Mr Moss proposed when his then girlfriend was discharged from hospital after she asked him if he wanted to leave her for someone who could have children.
Mrs Moss said: ‘Right now, we’re building on out businesses, and with enough focus there are plenty of option to build a family in the future.
‘But we won’t rush, we’re financially secure and doing what we love.
‘IVF, and adoption are very much in our thoughts and it’s something we will definitely be looking into and making steps towards in the future.
A spokesman for Lion Health Medical Clinic said they could not provide a specific statement due to patient confidentiality.

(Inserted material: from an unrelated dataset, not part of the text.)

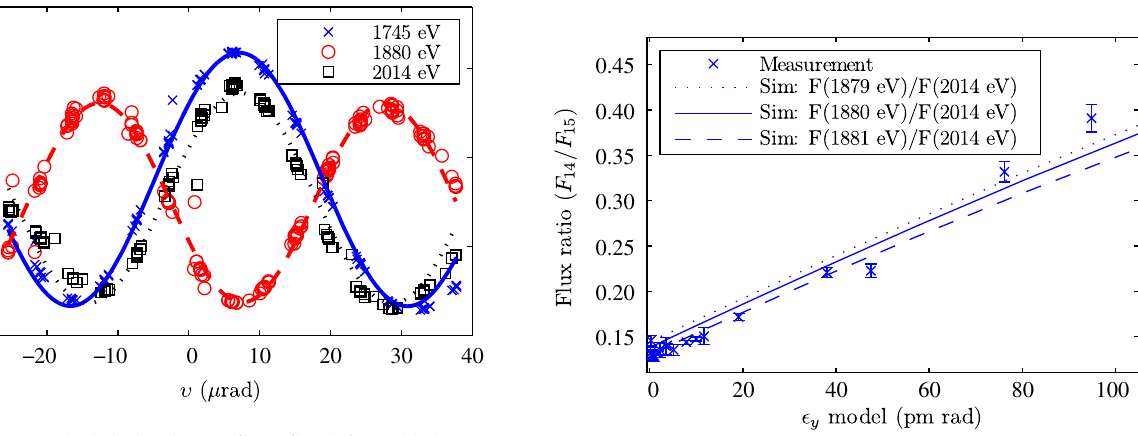
FIG. 7. Measurement of undulator radiation flux ratios using orbit bumps through a vertical undulator at the AS storage ring, for various vertical emittances ϵ y . Simulations are plotted with uncertainty in the photon energy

They added: ‘I am sorry to hear that this lady feels that she has received a misdiagnosis.
‘Unfortunately, as GPs we are bound by the strict confines of patient confidentiality and would not be in a position to discuss any aspects of a patient’s medical care with anyone other than the patient.’
WHAT IS SEPSIS?
Sepsis occurs when the body reacts to an infection by attacking its own organs and tissues.
Some 44,000 people die from sepsis every year in the UK. Worldwide, someone dies from the condition every 3.5 seconds.
Sepsis has similar symptoms to flu, gastroenteritis and a chest infection.
- Slurred speech or confusion
- Extreme shivering or muscle pain
- Passing no urine in a day
- Severe breathlessness
- It feels like you are dying
- Skin mottled or discoloured
Symptoms in children are:
- Fast breathing
- Fits or convulsions
- Mottled, bluish or pale skin
- Rashes that do not fade when pressed
- Feeling abnormally cold
Under fives may be vomiting repeatedly, not feeding or not urinating for 12 hours.
Anyone can develop sepsis but it is most common in people who have recently had surgery, have a urinary catheter or have stayed in hospital for a long time.
Other at-risk people include those with weak immune systems, chemotherapy patients, pregnant women, the elderly and the very young.
Treatment varies depending on the site of the infection but involves antibiotics, IV fluids and oxygen, if necessary.